• _Task list_
(1) Please repeat the part of the Scott Morrison commentary starting at "Since at least" and ending at "our next steps.".
(2) Summarize the Scott Morrison commentary in two sentences.

Since at least 2017, Scott Morrison has undermined, trivialised, and discredited people’s lived experiences of climate change, but the ways in which he does so are changing slightly. I believe that by tracing this subtle evolution we can see that the recent outrage at his indifference about the bushfires is having a tangible – though so far insufficient – effect on his actions, and it can give us guidance for our next steps.

Let’s begin with the lump of coal that ScoMo cuddled in parliament when he was Treasurer in 2017. Kay Milton wrote that so often it is environmentalists who are positioned as irrational and emotional, whereas the conservatives are positioned as detached due to their economic rationalism.1 Yet Morrison didn’t just stumble across a lump of coal and incidentally bring it into parliament: considerable effort and pre-emptive planning went into this event. Further, actual glee is immediately apparent from the looks on the (all male, all white, all older) LNP MPs who handled the coal, and they laugh about it. They took pleasure in this. They are enamoured with coal. Which is to say, they are not incapable of emotion, nor are they unemotional; they can care, they do care, but what they care about is coal and what it represents: money, votes, power. This is really important to keep in mind as we compare this to ScoMo’s pretense of empathy and even apathy for those whose homes, communities, pets and loved ones have burned.

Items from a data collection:
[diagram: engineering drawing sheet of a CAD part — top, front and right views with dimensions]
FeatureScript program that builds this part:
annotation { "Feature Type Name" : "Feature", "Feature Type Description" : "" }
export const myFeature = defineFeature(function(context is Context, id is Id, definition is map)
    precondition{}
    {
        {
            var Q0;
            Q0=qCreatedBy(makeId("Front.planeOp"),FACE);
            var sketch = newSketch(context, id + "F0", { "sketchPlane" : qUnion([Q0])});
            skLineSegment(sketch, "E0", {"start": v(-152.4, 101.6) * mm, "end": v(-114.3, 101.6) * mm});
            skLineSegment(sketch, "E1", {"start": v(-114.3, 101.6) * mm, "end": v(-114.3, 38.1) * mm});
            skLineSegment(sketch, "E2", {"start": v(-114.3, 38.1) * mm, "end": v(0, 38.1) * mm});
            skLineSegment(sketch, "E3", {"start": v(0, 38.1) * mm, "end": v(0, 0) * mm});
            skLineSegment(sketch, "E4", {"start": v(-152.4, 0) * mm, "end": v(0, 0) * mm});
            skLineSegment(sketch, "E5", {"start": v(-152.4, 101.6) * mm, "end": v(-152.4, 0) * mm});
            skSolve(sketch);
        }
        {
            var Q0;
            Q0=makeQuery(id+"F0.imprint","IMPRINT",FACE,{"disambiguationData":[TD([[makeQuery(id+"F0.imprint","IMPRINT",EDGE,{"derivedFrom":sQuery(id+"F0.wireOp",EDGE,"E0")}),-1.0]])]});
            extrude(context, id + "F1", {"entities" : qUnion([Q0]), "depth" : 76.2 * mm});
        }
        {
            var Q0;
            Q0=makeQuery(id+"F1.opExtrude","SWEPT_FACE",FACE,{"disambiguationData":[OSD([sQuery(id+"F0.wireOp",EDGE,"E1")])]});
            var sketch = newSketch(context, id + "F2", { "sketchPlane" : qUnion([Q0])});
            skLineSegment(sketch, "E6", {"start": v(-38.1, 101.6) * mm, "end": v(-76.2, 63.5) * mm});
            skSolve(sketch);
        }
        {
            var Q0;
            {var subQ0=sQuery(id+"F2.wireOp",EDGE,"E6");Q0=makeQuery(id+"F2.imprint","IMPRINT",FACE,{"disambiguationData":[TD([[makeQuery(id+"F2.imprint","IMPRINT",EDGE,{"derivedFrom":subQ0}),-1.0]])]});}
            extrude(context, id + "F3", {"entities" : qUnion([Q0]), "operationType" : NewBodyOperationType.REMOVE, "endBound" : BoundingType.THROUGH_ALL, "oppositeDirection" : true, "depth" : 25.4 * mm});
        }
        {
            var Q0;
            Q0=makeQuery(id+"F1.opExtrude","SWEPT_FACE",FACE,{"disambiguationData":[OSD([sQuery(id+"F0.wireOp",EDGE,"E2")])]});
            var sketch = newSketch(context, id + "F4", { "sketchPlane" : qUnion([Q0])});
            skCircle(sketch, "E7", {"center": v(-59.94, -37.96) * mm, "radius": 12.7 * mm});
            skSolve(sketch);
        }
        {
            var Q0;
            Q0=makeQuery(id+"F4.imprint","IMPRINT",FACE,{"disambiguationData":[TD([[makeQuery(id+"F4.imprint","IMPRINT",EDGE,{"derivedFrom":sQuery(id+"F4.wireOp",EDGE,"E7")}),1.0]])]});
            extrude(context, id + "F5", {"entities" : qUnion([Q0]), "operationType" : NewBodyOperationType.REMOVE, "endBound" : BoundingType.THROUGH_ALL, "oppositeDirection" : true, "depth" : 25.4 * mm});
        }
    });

• _Responses per task_
(1)
Since at least 2017, Scott Morrison has undermined, trivialised, and discredited people’s lived experiences of climate change, but the ways in which he does so are changing slightly. I believe that by tracing this subtle evolution we can see that the recent outrage at his indifference about the bushfires is having a tangible – though so far insufficient – effect on his actions, and it can give us guidance for our next steps.

(2) The author argues that since at least 2017 Scott Morrison has undermined, trivialized and discredited people's lived experiences of climate change, though his methods are changing slightly. Using the lump of coal he brought into parliament as Treasurer in 2017, the author contends that he and other LNP MPs are not unemotional but care about coal and what it represents: money, votes and power.